◆ Extrait du texte:
══════════

Ajoutons que cette dimension
conventionnelle n’implique pas que l’on puisse changer à sa guise de
signification. Vous aurez beau regarder longtemps et avec intensité la
dernière phalange du petit doigt de votre bien-aimée, il est peu
probable que vous parveniez à ce que cette vision vous procure les mêmes
effets. Mais ce n’est pas impossible non plus…
Ce qui ressort de tout ça, c’est que le sens des formes est pour l’essentiel arbitraire et conventionnel. Cela se vérifie dans d’innombrables domaines de l’activité humaine:
Des goûts et
des couleurs comme on dit…
Remarquons que la plupart du
temps les gens sont tout à fait sincères lorsqu’ils jugent laide
(respectivement belle) une chose qu’auparavant ils adoraient (ou exécraient).
Notre regard change suivant l’évolution de nos convictions. Et celles-ci
résultent d’un mélange des plus complexes entre croyances individuelles,
croyances collectives, inconscient psychologique, inconscient cognitif plus
sans doute un tas d’autres facteurs nommés ou non.
Pour montrer combien cela est
subtile et joue à notre insu, citons cette étude de l’INRA qui
révèle que le facteur le plus déterminant dans le goût
du vin est, vous ne devinerez jamais, … , sa couleur: du vin blanc coloré
en rouge en vient ainsi à prendre un goût de vin rouge! (http://www.inra.fr/presse/le_gout_du_vin_dans_nos_tetes)
Citons aussi l’effet placebo en médecine par quoi notre conviction investit
une simple pilule de sucre du pouvoir de guérir. Et dans bien des cas,
ça marche, la guérison survient effectivement. De tels exemples,
que je vous invite à creuser, révèlent les interactions
profondes entre perceptions et significations, entre les sens et le sens.
Pour en revenir aux formes, retenons surtout qu’elles ne recèlent intrinsèquement aucune vérité, c’est-à-dire qu’elles ne sont pas indépendantes des êtres qui les conçoivent pour ceux qui les perçoivent. Qu’un cube soit différent d’une sphère et qu’une forme régulière soit différente d’une forme informe telle qu’un nuage, c’est un fait sur lequel nous pouvons tous nous accorder sans trop de difficultés. À quelques nuances près telles que myopie, daltonisme et autres petits dysfonctionnements, nous percevons les formes de manière similaire. Cela est dû:
Jusque là
pas de problèmes. C’est lorsque nous commençons à trouver
telle forme plus agréable que l’autre, à considérer que
l’une a des effets plus bénéfiques que l’autre, et quantités
de jugements de la même veine, que l’on observe la disparition du consensus.

══════════

◆ Lignes enregistrées:
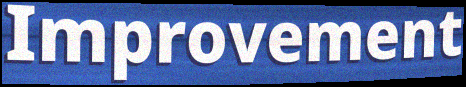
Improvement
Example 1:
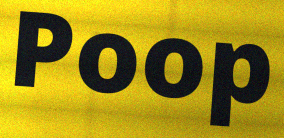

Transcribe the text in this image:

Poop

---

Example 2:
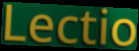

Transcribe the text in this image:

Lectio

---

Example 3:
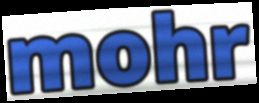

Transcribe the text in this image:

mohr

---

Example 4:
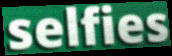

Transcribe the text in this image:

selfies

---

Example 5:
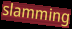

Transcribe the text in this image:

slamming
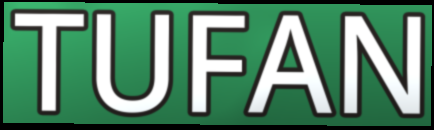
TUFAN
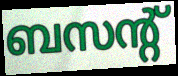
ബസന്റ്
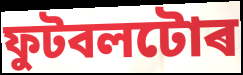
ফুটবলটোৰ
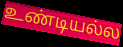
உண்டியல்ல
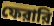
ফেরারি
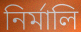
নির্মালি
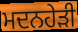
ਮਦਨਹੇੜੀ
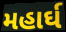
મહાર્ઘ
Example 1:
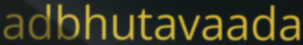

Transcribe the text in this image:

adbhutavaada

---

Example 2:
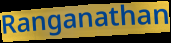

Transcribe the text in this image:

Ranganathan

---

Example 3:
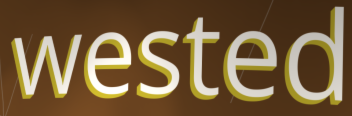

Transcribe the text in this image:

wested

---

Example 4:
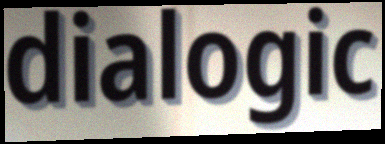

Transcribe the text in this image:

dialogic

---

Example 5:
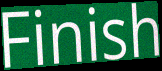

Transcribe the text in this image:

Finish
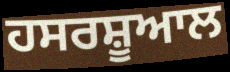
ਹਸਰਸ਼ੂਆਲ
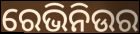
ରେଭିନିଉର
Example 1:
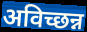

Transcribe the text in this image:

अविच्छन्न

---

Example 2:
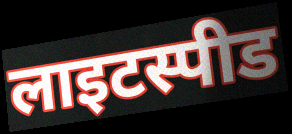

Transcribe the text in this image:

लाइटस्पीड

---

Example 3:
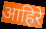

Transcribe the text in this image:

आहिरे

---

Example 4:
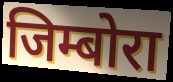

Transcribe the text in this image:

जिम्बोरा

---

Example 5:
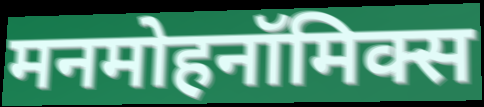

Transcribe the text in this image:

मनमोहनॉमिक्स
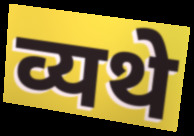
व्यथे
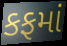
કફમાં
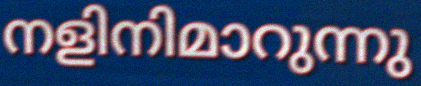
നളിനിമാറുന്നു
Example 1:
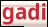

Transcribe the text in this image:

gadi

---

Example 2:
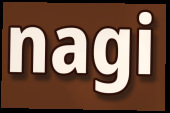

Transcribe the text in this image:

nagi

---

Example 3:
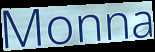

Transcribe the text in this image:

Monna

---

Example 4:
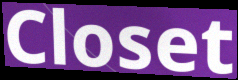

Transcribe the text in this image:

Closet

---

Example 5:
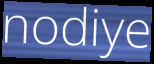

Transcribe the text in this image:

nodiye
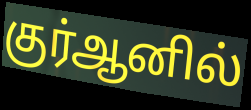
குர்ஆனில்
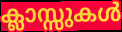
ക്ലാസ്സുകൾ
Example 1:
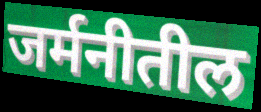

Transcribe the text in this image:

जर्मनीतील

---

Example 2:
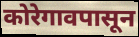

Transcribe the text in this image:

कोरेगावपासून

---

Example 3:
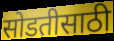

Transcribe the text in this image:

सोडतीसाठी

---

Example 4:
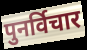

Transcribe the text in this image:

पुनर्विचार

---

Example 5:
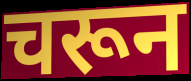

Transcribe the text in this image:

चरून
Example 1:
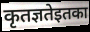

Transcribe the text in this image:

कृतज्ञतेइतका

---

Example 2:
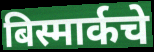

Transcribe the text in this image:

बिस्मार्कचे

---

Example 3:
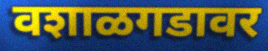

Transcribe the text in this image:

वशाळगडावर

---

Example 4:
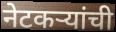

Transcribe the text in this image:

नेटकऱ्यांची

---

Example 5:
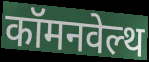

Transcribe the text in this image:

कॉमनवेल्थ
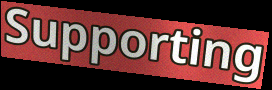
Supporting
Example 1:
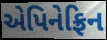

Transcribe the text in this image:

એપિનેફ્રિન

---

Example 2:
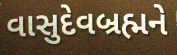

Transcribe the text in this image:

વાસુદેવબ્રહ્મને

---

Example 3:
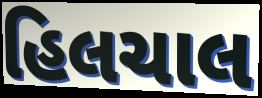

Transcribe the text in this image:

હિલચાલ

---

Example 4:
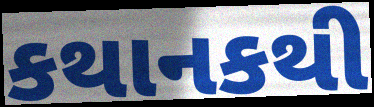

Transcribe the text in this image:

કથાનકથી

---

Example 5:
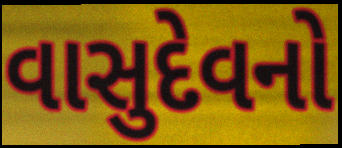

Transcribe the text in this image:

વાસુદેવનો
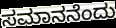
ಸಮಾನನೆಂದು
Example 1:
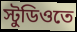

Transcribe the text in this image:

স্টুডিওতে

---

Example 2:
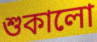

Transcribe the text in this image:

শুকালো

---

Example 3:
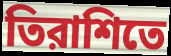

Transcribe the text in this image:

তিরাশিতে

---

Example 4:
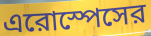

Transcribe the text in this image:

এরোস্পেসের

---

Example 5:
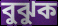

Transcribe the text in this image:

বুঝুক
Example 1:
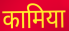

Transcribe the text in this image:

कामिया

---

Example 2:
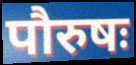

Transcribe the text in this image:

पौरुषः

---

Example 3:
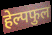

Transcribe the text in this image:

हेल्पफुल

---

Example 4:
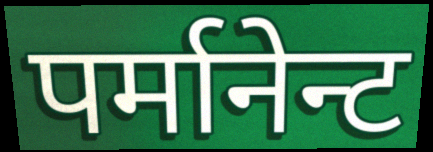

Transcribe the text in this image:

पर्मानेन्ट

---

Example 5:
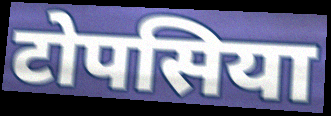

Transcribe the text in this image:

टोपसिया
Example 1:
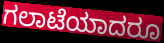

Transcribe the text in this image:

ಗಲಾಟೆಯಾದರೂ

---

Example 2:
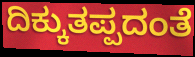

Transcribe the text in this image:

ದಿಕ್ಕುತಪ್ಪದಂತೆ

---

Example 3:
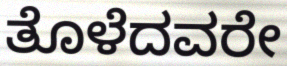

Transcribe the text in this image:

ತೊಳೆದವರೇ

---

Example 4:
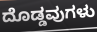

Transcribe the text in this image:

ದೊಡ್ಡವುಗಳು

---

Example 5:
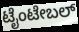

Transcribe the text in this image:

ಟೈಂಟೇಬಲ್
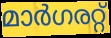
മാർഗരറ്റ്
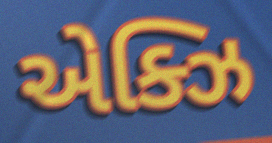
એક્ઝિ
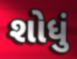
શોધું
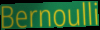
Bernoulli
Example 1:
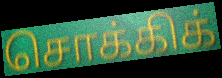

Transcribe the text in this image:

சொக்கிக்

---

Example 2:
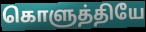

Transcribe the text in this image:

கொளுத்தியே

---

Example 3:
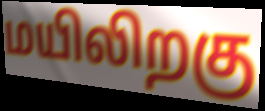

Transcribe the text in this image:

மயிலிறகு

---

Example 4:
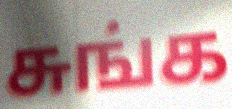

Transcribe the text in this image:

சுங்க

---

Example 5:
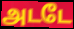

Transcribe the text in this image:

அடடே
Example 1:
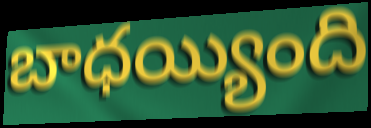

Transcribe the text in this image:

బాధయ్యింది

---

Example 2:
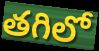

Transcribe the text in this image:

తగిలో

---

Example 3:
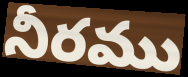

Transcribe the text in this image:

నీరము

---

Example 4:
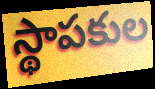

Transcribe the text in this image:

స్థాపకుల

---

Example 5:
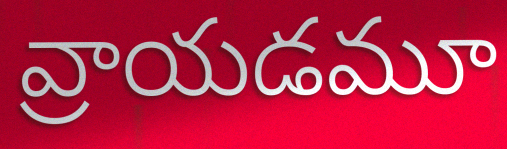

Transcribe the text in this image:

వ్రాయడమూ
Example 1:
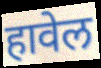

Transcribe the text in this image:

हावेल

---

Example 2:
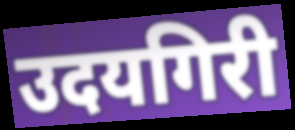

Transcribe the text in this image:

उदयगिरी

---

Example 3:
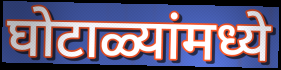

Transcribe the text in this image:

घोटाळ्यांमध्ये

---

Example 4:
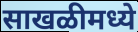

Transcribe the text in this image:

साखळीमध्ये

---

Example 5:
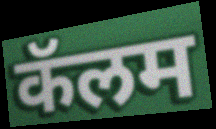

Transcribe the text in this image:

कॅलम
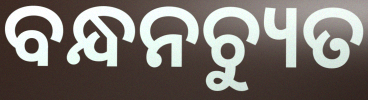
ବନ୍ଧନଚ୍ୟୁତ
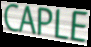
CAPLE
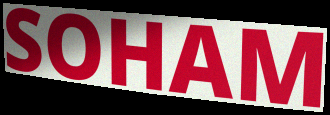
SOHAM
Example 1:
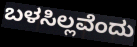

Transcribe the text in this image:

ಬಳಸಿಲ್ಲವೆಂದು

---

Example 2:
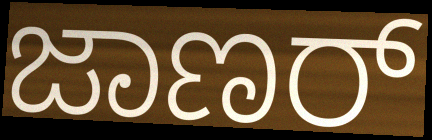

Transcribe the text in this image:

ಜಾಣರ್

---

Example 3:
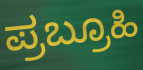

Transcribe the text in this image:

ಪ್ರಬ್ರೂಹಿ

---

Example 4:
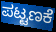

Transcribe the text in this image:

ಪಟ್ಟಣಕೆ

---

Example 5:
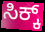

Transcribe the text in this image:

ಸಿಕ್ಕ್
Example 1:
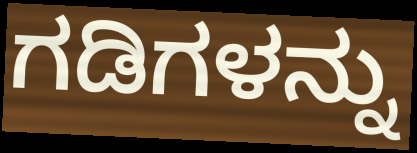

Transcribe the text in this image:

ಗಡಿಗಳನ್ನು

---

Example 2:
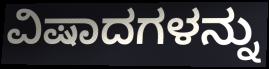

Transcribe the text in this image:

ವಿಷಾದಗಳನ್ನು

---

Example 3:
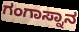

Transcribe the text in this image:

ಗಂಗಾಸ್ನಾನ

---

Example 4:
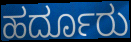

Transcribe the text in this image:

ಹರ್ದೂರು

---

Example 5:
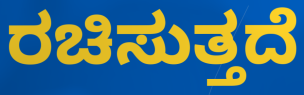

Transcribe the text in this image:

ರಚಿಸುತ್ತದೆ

══════════

◆ Consignes:
**1)** Pour chacune des affirmations suivantes, indiquez par oui ou par non si elle s'accorde avec l'extrait sur le sens des formes, et citez les mots exacts du texte qui tranchent. (a) D'après l'étude de l'INRA citée, le facteur le plus déterminant dans le goût du vin est sa couleur. (b) Les formes recèlent intrinsèquement une vérité. (c) À quelques nuances près, nous percevons les formes de manière similaire.
**2)** Reproduisez sans rien changer le passage de l'extrait sur le sens des formes qui commence à « Citons aussi l’effet » et se termine à « et le sens. ».

◆ Corrigé des exercices:
**1)**
(a) Oui : « le facteur le plus déterminant dans le goût du vin est, vous ne devinerez jamais, … , sa couleur ».
(b) Non : « elles ne recèlent intrinsèquement aucune vérité ».
(c) Oui : « À quelques nuances près telles que myopie, daltonisme et autres petits dysfonctionnements, nous percevons les formes de manière similaire ».

**2)**
Citons aussi l’effet placebo en médecine par quoi notre conviction investit
une simple pilule de sucre du pouvoir de guérir. Et dans bien des cas,
ça marche, la guérison survient effectivement. De tels exemples,
que je vous invite à creuser, révèlent les interactions
profondes entre perceptions et significations, entre les sens et le sens.